DeepSeek unveils ‘sparse attention’ model that cuts API costs by 50%
DeepSeek has introduced an experimental V3.2‑Exp model featuring “DeepSeek Sparse Attention” and has said it has reduced API pricing by more than 50%, aiming to make long‑context AI cheaper and more efficient for developers.
Chinese AI company DeepSeek has released an experimental large language model with a new “DeepSeek Sparse Attention” mechanism and has said it has reduced its API pricing by “50%+,” in a move aimed at improving long‑context efficiency while lowering developers’ bills.
The V3.2‑Exp model was announced on 29 September 2025 and described as an “intermediate step” towards the firm’s next‑generation architecture.
What is ‘sparse attention’?
Sparse attention techniques have been designed to process only the most relevant tokens rather than every token in a sequence, easing the computational and memory load of standard Transformer attention.
In recent research co‑authored by DeepSeek and academic partners, a “Native Sparse Attention” approach has been presented that is trainable end‑to‑end and aligned with modern hardware, reporting notable speed‑ups on long contexts while maintaining accuracy across general and long‑context benchmarks.

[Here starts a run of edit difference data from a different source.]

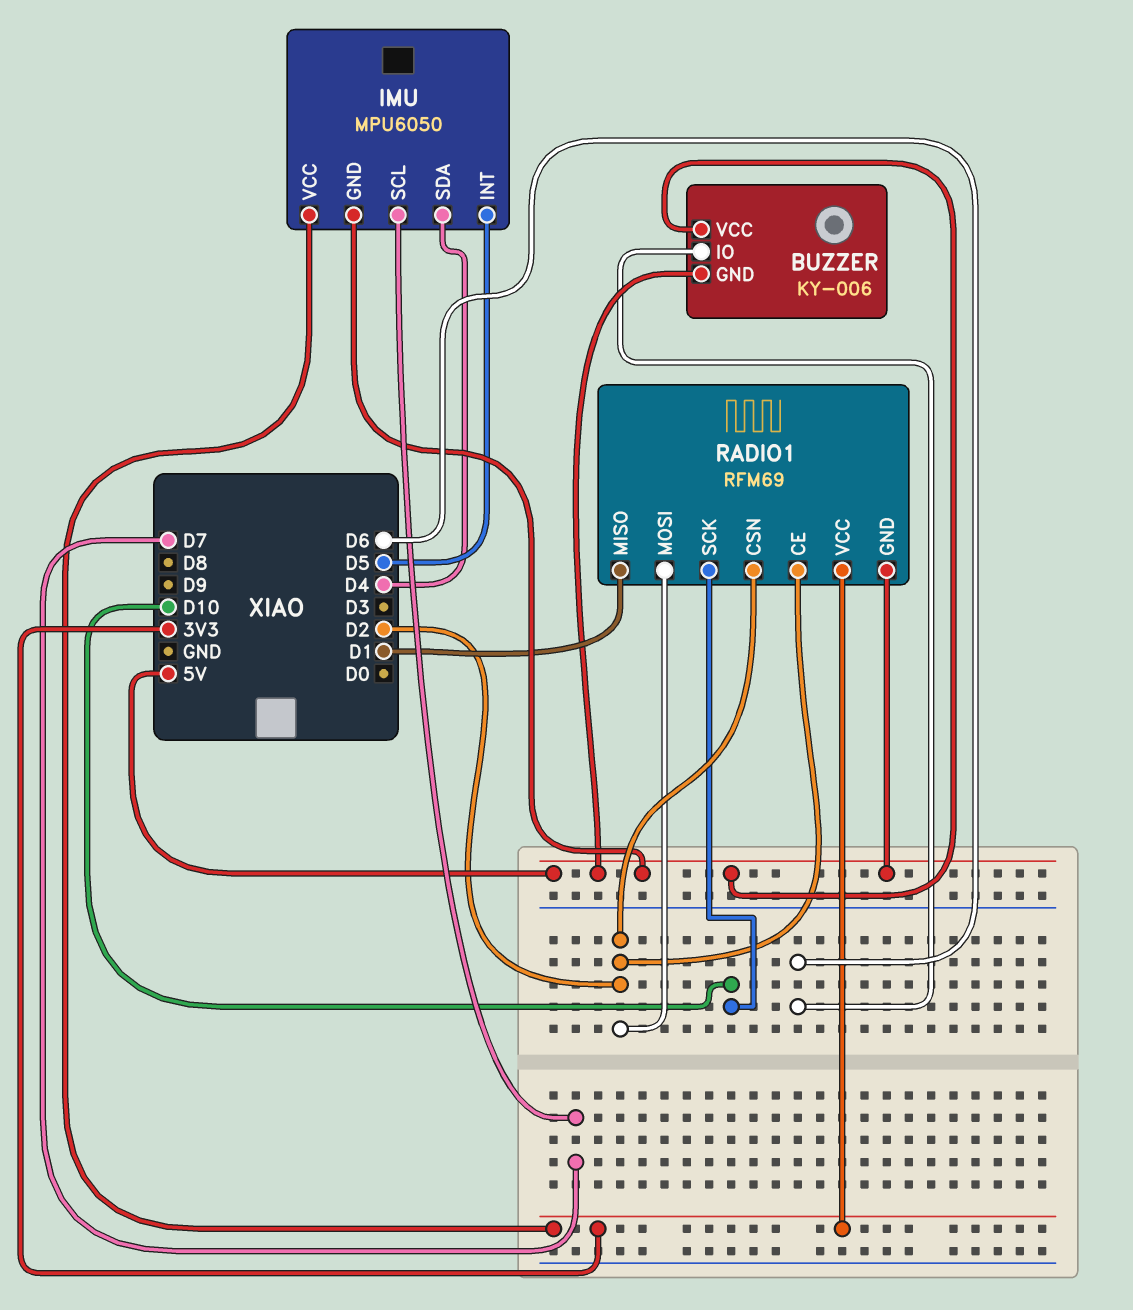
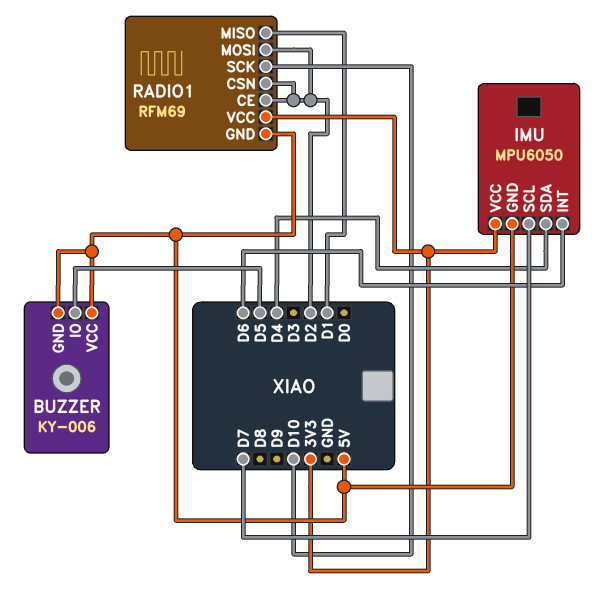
BUZZER pin IO: D6 -> D5
IMU pin INT: D5 -> D6

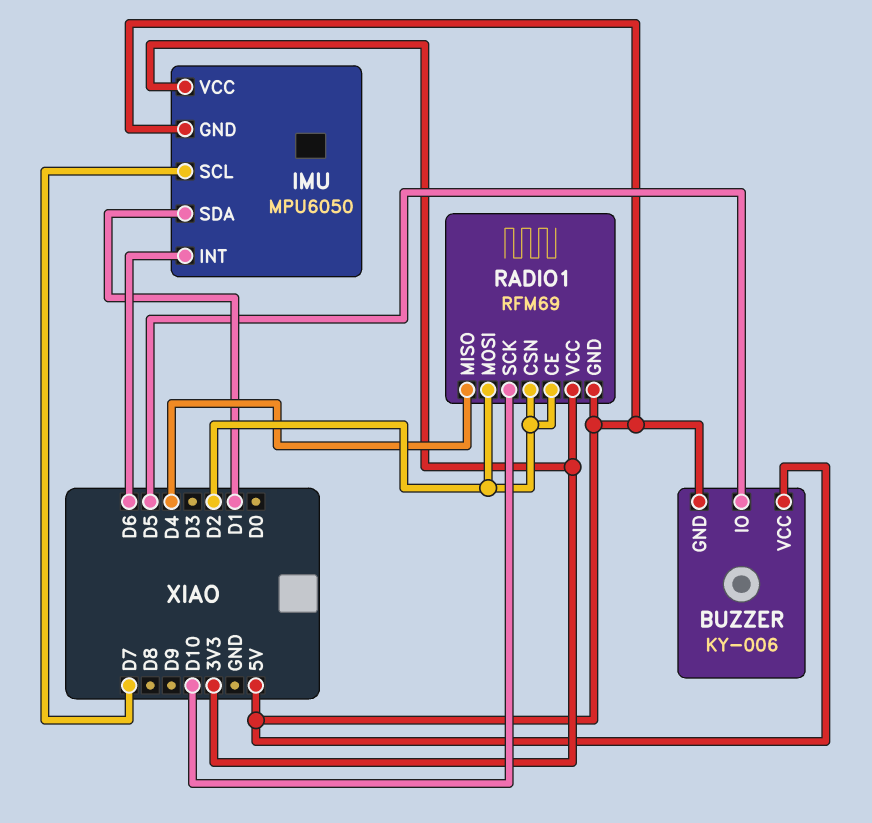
IMU pin SDA: D4 -> D1
RADIO1 pin MISO: D1 -> D4

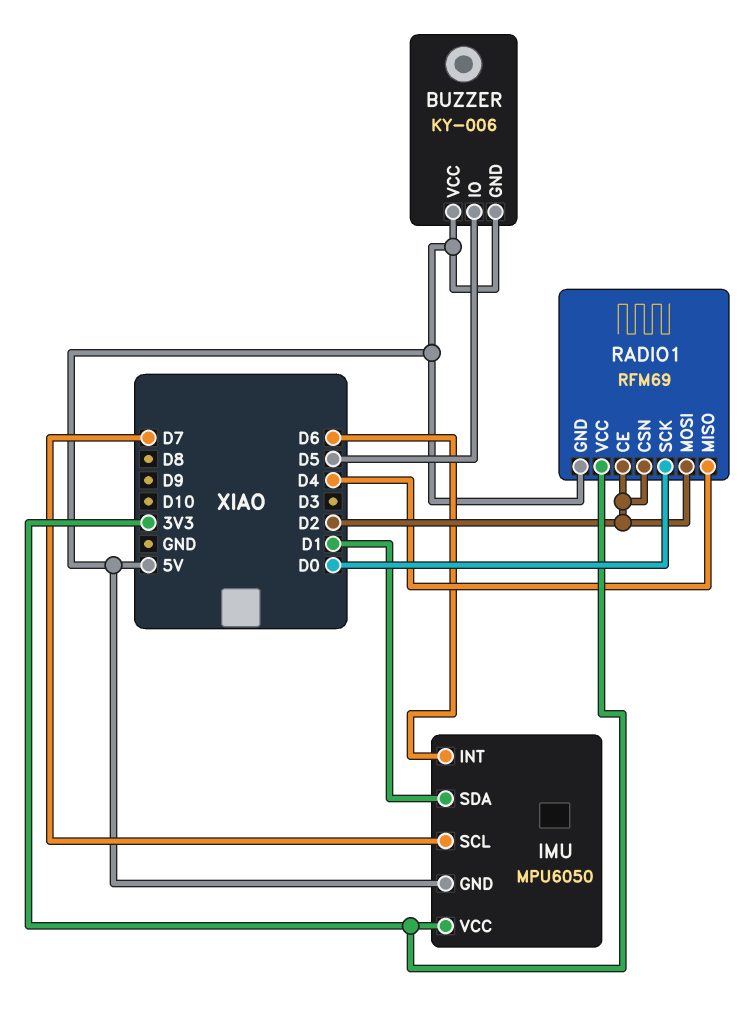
RADIO1 pin SCK: D10 -> D0

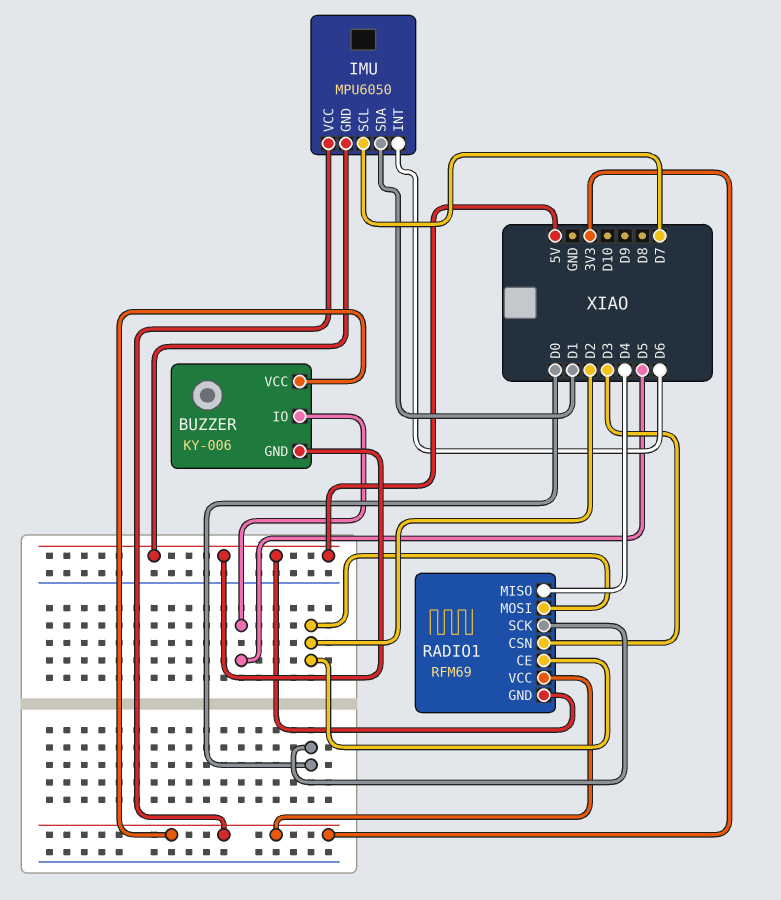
BUZZER pin VCC: 5V -> 3V3
RADIO1 pin CSN: D2 -> D3

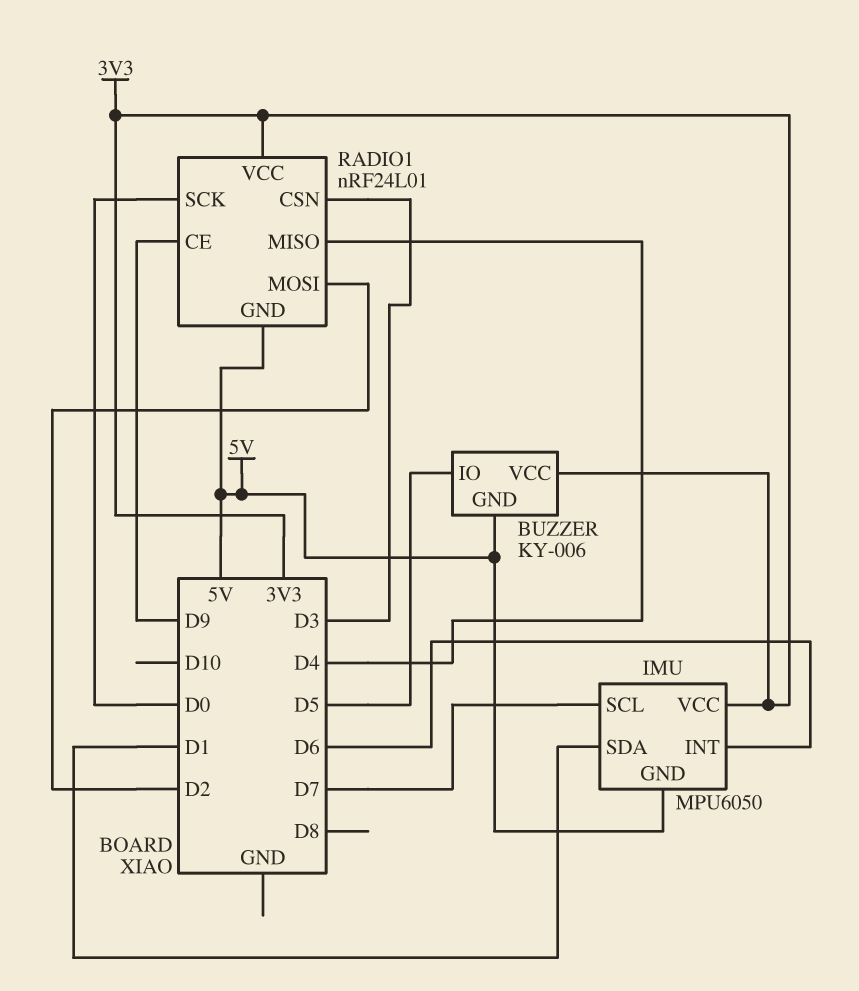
RADIO1: RFM69 -> nRF24L01
RADIO1 pin CE: D2 -> D9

DeepSeek has said the V3.2‑Exp release is more efficient to train and better at handling long sequences than previous iterations, with the new sparse attention mechanism intended to reduce computing costs and lift certain performance metrics.
The company has framed the release as an experimental waypoint en route to its next major architecture.
Pricing has been cut for developers
Alongside the model announcement, DeepSeek has stated it has lowered API prices by more than half. The company has previously experimented with pricing levers, including off‑peak discounts of up to 75% introduced in February 2025, signalling a continued push on cost competitiveness.
The firm also announced the model on developer platforms including Hugging Face.